I fish a 10wt and a 9wt 9’ long when targeting big fish. A 9 and 10 has enough punch to throw the big flies needed and enough backbone to move a fish when it heads for trouble. Last year I fished the fall run with a 6wt and a 4 wt fly rod. The fish were small and I had some 50 fish nights in Manchester Harbor on small flies. I actually burned out my trout reel on the 4wt.catching 22”fish one night. Nice!!
Large reels that can hold 100 yards of backing and have a good smooth drag are needed when chasing big stripers or blues. It’s not likely you going to strip in a 25” fish, let alone a 30” plus fish. The drag on these reels has to be smooth and strong enough to withstand runs made by big fish.
I carry 2 lines with me when I go fly yaking. An Orvis depth charge 350-grain sink tip and a floater. The depth charge has a floating running line that enables me to strip my line into the water. I feel this is an important aspect for casting out of the yak. When I cast, the line is floating and is out of the boat and not catching on all the stuff I have in my cockpit. Paddle clips, fish finder, rod leashes, and rod holders love to catch fly lines .Also if your line has a sinking running line it creates to much drag and really costs you distance. Some guys carry stripping baskets, but I have enough crap in my boat!!
Anything but clousers!! Don’t get me wrong, the clouser is the fishiest fly out there, but is an accident waiting to happen out of the yak.
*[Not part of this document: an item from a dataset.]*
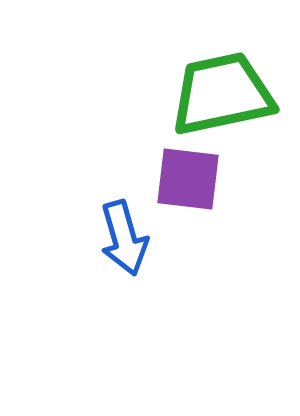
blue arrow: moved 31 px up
I don’t know how MANY TIMES I’VE BOUNCED THESE FLIES OFF THE BACK OF MY HEAD AND OFF THE YAK breaking the eyes off and ruining the fly. Impaling the fly into my pfd is one of my favorites. I like baitfish shaped flies tied with synthetic material for weight. An 8” mackerel pattern tied with synthetics is a lot easier to cast that a natural fiber fly. With the floater, pencil poppers, gurglers, and sliders.
Casting From the Kayak
Standing on flat ground, I can make 2 back casts, double haul, and throw my depth charge till my backing and fly line hit my first guide. From the yak, 70’ is all I can manage. That’s on a good day. Distance is not that important when fishing from the yak. A 45’ cast is all you need to fly fish effectively. I cast from 2 positions in the yak. When drifting from left to right I like to shoot my line at the 11 o’clock position and strip line into the water on the left side of the yak. I also like to sit sidesaddle and cast to the 9 o’clock position.
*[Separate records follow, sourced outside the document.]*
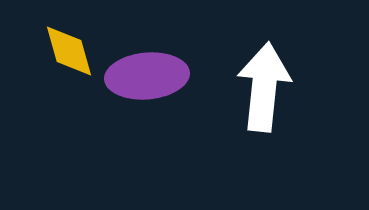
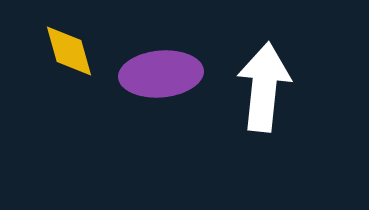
purple ellipse: moved 14 px right, 2 px up
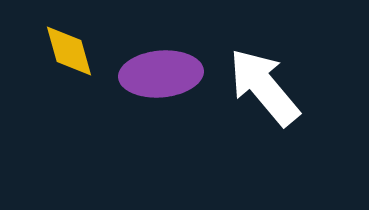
white arrow: rotated 46 degrees counterclockwise
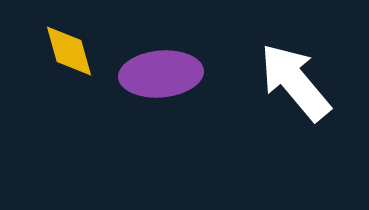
white arrow: moved 31 px right, 5 px up
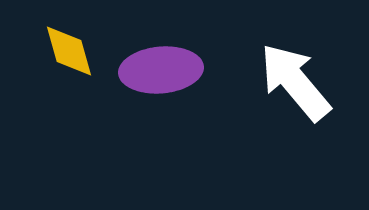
purple ellipse: moved 4 px up
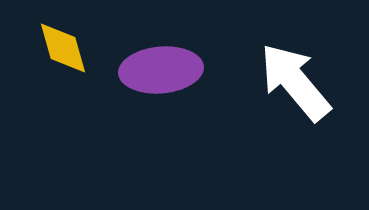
yellow diamond: moved 6 px left, 3 px up
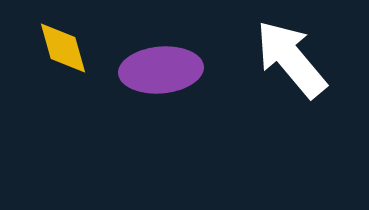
white arrow: moved 4 px left, 23 px up
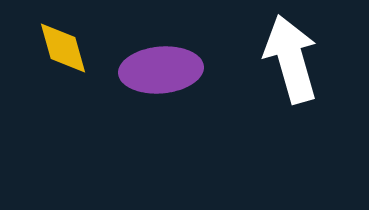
white arrow: rotated 24 degrees clockwise
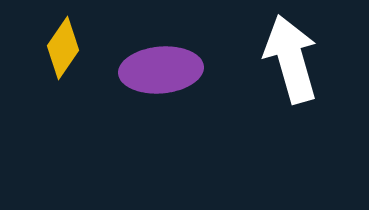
yellow diamond: rotated 50 degrees clockwise
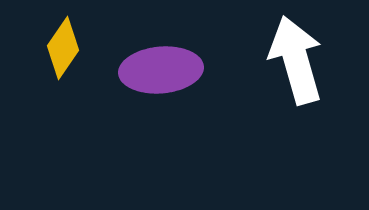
white arrow: moved 5 px right, 1 px down
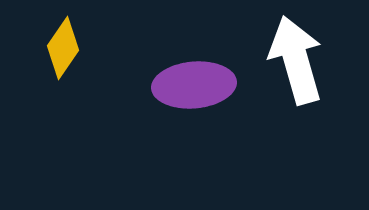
purple ellipse: moved 33 px right, 15 px down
The kayak enables me to get into places that are not reachable with a boat. Boulder fields and shallow rocky shoals that I fish will tear a lower unit right off. The yak goes right over and into some off the fishiest places. Okay, let’s say I’m going to fish a rocky shoreline. The current is running left to right, my bow pointed to the shore. Shooting my cast at 11 o’clock, I count down my fly to depth and start my retrieve. I like to throw the fly right into the rocks sometimes landing the fly on them. I try to hit every pocket, every rock, and every piece of structure on the drift. I also will vary my retrieves and depths in the areas I drift.
Fly fishing for stripers in a kayak is very effective. Some days are unforgettable, some not so good. Like I said earlier, fly fishing for big stripers is tough. Don’t get discouraged, keep at it. What I wrote here are some of the things I do. Don’t be afraid to experiment. Most importantly ask questions and keep at it. Believe me, there is nothing that compares to a good fish on the fly in a yak. Line screaming off the reel, rod doubled up as the fish sounds, and being towed around. Good luck and have fun!